Freycinet National Park occupies a large part of the peninsula, (named after French navigator Louis de Freycinet), and Schouten Island (which on the map looks like a drip falling off the witch’s nose that is the Freycinet peninsula). Founded in 1916, the park shares the distinction of being Tasmania’s oldest park with Mount Field National Park, which is in the Uncharted Quarter – the southwest of the island.

Freycinet Lodge is quite an impressive operation. By the reception are the bar and restaurant areas

and our cabin, or rather our “coastal pavilion”, which is some 300m away, nestled among the woods

is very swish

and has obviously had a very cool and with-it designer, which made the interior exceedingly chichi and almost totally unusable for practical purposes. I should have realised this when in order to get in to the place we had to open the door by pulling it.  Also, it’s great having nice low mood lighting throughout, but there are times when actually I would appreciate being able to light the place such that I can see what the fuck is going on; but it’s not an option – gloom is, apparently, trendy. The light switch system is so complex and mysterious that it needs the  instruction manual which you can eventually find on the in-room TV, and it’s got a great supply of all the things you need for a comfortable stay – fridge, kettle, that kind of thing – but all hidden behind panels that merge in seamlessly with the walls, so you have to go round experimentally tugging or pushing at bits of the wall to see if they move in some way to reveal what’s behind. Very, very chichi, but very, very frustrating in the dark after a couple of large gins. [ On the plus side, comfortable bed, good shower, and a bath outside on the deck for star-gazing – Ed ]

Generally, the environment around the lodge is very pleasant, again helped by the sunshine we’ve had of late. There are nice views available

but the Australian ravens

sound very derisive.

We had the day to ourselves today, with no formal programme, but a strong recommendation for a walk to a lookout point over Wineglass Bay. One can walk all the way from the lodge to the lookout point; on the other hand, one can drive 3km to the car park whence the actual walk starts. We’re on holiday travelling, so we took the lazier option, but I should make it clear that it’s not like we put in no effort at all.

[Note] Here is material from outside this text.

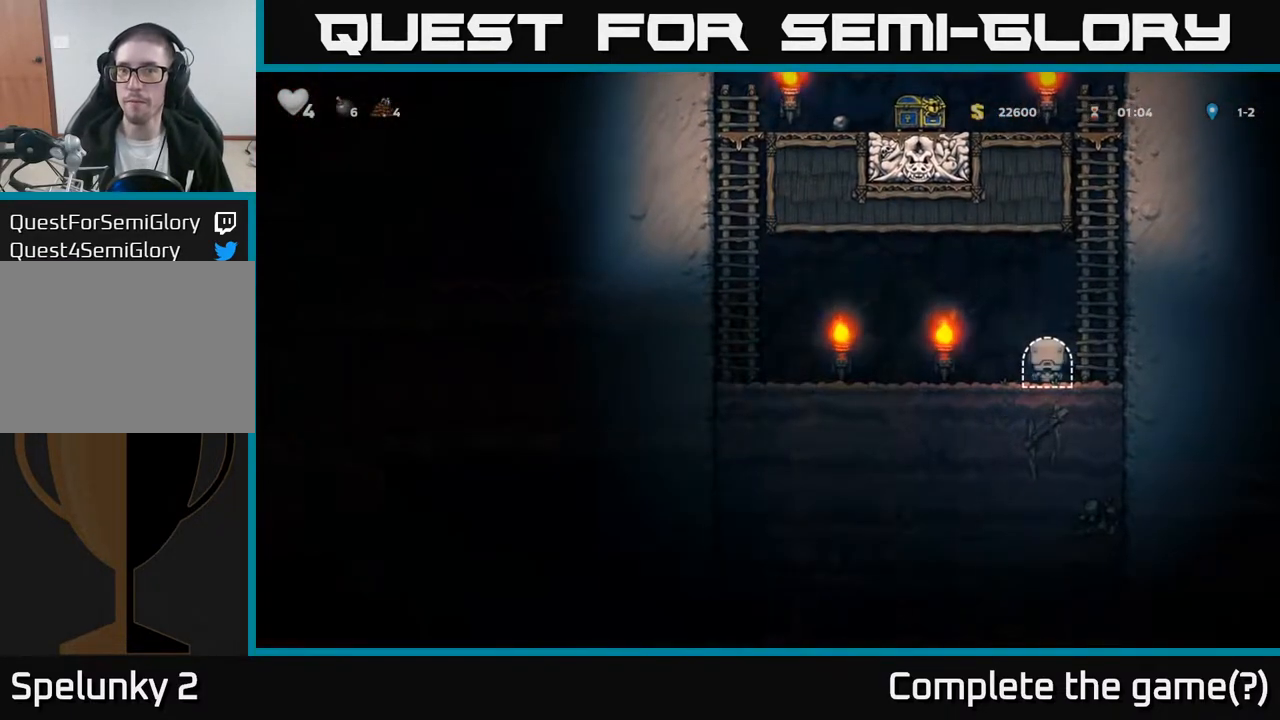
{"buttons": ["DPAD_LEFT"], "left_stick": "center", "right_stick": "center", "events": [[267, "DPAD_LEFT", "down"]]}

We had sunshine, which was good, and slightly unexpected, but the wind was a cold one, which made Getting On With It a good idea. It’s a well-marked path

with some steeper bits

past some amazing boulders.

We did stop to take some pictures of the views on the way up. You can see the nearest town, Coles Bay, quite clearly.

The final push to the top is up some more steps,

around 326 of them, and at the top there’s a circuit of viewpoints to navigate,

with more impressive boulders on the hillside

and (of course) a great view of Wineglass Bay.

Had there not been a good view, I would have been a bit tetchy, and not without justification, I think. The way down is slightly different from the way up, if you follow the signposts (like almost everybody did),

and continues to give good boulder.

There’s one mysterious rock quite near the bottom;

we can’t fathom how those dimples came about. Reaching the car park, we passed a rather cute structure shaped like a whale,

which I assume is a bicycle rack.

The road from and back to the lodge passes Honeymoon Bay, so we thought we’d pop down for a quick look;

our visit was short and sweet, much, I suppose, like your average honeymoon (eh, Starmer?) and we were soon back at the lodge and taking it easy for the rest of the day.

Tomorrow, we have, with some regret, to depart these shores and return to the Australian mainland. We’ll therefore be heading north which means that it should at least be warmer. Whether it’s more interesting or not will be revealed in these pages in due course.